Elastic Security can support SOC2, ISO, GDPR logging requirements. Map ECS fields to compliance frameworks and retain data accordingly.

# Audit log example ECS
event.module: "auditd" event.type: "user"

43) Testing Detection Rules

Simulate attacks with Atomic Red Team or custom scripts. Validate that rules fire and alerts generate cases. Iterate on false positives.

Invoke-AtomicTest T1059 -ShowDetails -Confirm

44) Blue/Red Team Use

Blue teams monitor with Elastic Security. Red teams simulate adversary TTPs; results tune rules. Purple teaming aligns both.

# Rule triggered → create timeline → share with red team

45) Incident Response

Elastic Security integrates case management with endpoint isolation, TI enrichment, and ticketing. Automates triage and containment.

action: isolate_endpoint

46) Continuous Tuning

Regularly review rules, adjust thresholds, whitelist known benign events. Monitor detection coverage vs MITRE ATT&CK.

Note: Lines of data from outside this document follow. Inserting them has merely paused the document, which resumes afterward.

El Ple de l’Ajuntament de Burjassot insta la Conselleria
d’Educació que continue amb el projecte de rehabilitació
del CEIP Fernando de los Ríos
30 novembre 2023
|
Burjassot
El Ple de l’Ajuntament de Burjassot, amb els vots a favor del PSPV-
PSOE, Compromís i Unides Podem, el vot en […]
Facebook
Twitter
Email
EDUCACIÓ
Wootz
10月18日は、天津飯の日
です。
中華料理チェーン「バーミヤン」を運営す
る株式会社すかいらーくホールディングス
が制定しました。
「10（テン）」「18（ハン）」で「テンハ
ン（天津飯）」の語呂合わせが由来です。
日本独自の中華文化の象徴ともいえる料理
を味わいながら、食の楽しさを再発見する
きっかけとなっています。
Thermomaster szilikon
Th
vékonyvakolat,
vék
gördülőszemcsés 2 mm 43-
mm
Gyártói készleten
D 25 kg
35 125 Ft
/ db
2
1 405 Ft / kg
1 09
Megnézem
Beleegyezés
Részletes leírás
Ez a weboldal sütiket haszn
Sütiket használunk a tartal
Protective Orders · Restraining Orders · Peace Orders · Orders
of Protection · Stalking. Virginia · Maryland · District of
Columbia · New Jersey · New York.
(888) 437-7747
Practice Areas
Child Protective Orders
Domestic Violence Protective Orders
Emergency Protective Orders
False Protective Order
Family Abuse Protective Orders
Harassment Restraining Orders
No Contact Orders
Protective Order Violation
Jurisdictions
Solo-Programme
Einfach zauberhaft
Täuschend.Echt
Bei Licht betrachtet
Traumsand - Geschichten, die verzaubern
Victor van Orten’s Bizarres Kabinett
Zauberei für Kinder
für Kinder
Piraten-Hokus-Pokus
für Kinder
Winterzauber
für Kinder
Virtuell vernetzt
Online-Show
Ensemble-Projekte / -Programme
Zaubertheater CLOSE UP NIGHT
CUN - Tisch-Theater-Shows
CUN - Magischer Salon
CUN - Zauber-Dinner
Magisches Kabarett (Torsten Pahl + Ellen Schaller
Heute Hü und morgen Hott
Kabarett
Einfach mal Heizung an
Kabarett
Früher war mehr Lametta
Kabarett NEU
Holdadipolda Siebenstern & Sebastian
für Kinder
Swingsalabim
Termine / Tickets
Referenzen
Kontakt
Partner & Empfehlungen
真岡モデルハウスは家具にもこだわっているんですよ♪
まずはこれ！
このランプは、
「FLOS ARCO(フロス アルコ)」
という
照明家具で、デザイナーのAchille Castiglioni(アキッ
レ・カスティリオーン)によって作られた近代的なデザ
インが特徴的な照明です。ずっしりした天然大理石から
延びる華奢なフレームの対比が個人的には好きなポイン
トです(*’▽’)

# Update detection rule exceptions list

47) Reducing False Positives

Contextualise alerts with threat intel, enrichments. Tune thresholds and exception lists. Run detection gap analysis.

exception_list: [ host.name: "dev-box" ]

48) Production Checklist

  • ECS mapping for all sources
  • Detection rules tuned & MITRE mapped
  • ILM retention policies applied
  • Cluster HA tested
  • RBAC & TLS enabled
  • Incident runbooks documented

49) Common Pitfalls

Skipping ECS mapping, leaving default passwords, no retention policies, ingest overload, ignoring cluster health, rule sprawl with no tuning.

50) Interview Q&A — 20 Questions

1) What is Elastic Security and its core components? (SIEM + EDR on Elastic Stack).

2) Difference between KQL and EQL? (KQL = search/filter, EQL = sequence correlation).

3) What is ECS? (Elastic Common Schema, unified field naming).

4) Beats vs Elastic Agent?

5) Role of Logstash?

6) How are detections automated? (rules engine + ML jobs).

7) How to enrich logs with threat intel?

8) How to scale Elastic cluster?

9) Explain ILM.

10) Endpoint protection capabilities?

11) What is Timeline?

12) Case management integration?

13) Threat hunting workflows?

14) Elastic vs Splunk vs QRadar?

15) MITRE ATT&CK mapping significance?

16) How to test detection rules?

17) Handling false positives?

18) Securing Elastic cluster?

19) Observability vs Security integration?

20) Future roadmap of Elastic Security?